## About this task
Please gather every line in the items below that contains the word "történt", and copy each of those lines in full.

*** Opening Excerpted records ***

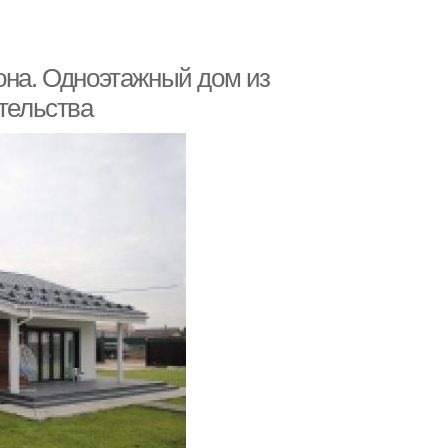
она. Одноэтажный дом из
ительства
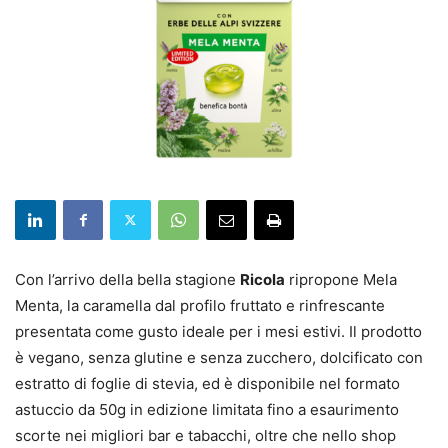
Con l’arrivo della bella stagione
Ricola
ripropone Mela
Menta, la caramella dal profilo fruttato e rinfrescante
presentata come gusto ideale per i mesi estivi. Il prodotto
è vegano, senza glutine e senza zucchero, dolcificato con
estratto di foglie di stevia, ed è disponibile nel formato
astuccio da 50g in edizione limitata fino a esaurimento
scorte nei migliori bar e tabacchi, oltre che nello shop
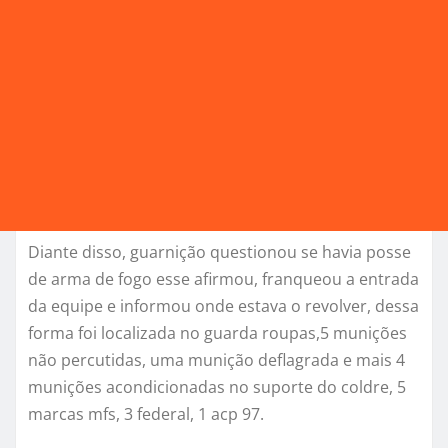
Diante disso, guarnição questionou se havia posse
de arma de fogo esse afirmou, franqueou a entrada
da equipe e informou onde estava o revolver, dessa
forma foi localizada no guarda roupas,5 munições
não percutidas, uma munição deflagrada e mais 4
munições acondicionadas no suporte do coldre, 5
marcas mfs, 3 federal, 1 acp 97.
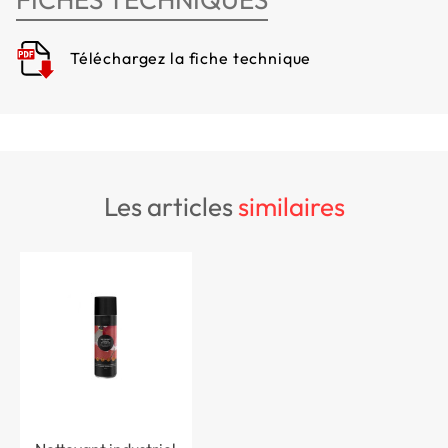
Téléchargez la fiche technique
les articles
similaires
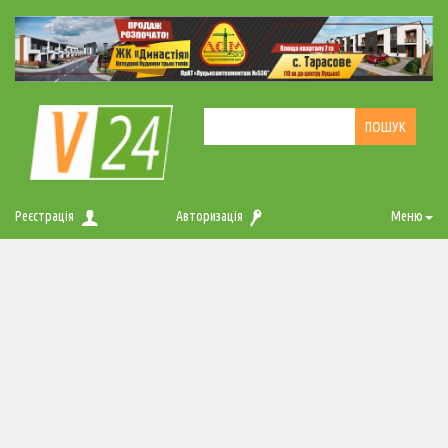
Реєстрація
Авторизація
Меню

*** Closing Excerpted records ***
*** Opening Excerpted records ***

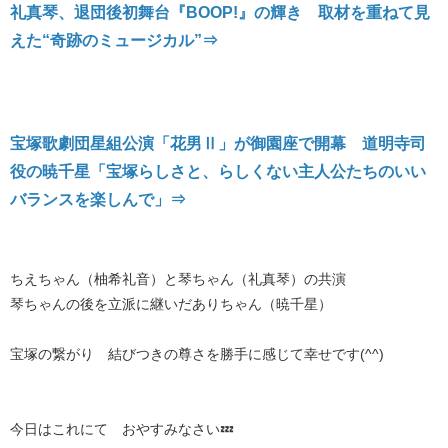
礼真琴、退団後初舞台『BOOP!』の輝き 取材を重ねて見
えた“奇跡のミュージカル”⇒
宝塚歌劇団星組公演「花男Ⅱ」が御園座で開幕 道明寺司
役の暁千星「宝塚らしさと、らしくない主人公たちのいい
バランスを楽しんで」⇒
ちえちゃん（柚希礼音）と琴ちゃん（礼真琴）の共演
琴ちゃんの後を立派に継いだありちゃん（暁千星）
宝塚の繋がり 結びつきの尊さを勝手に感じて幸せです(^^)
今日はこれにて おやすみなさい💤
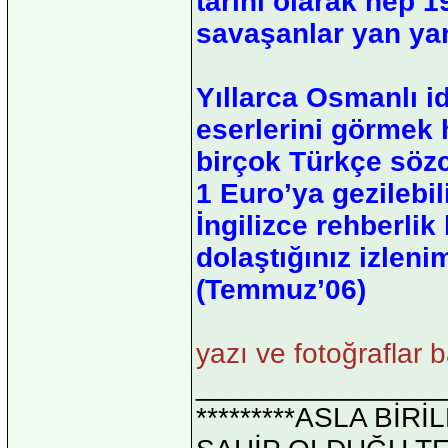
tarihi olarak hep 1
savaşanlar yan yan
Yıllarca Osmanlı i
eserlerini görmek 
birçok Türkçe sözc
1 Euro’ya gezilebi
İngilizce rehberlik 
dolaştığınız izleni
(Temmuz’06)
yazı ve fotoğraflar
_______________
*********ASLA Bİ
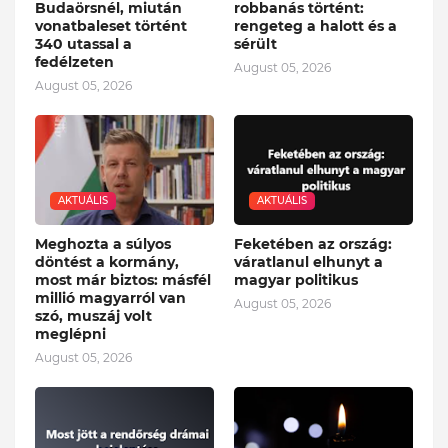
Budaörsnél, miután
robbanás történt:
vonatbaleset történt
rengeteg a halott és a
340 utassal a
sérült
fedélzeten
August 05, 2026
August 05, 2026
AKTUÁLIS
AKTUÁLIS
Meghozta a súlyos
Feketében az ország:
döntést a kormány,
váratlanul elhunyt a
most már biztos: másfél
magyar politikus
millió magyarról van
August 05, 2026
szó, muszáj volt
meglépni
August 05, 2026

*** Closing Excerpted records ***

## Answer section
robbanás történt:
vonatbaleset történt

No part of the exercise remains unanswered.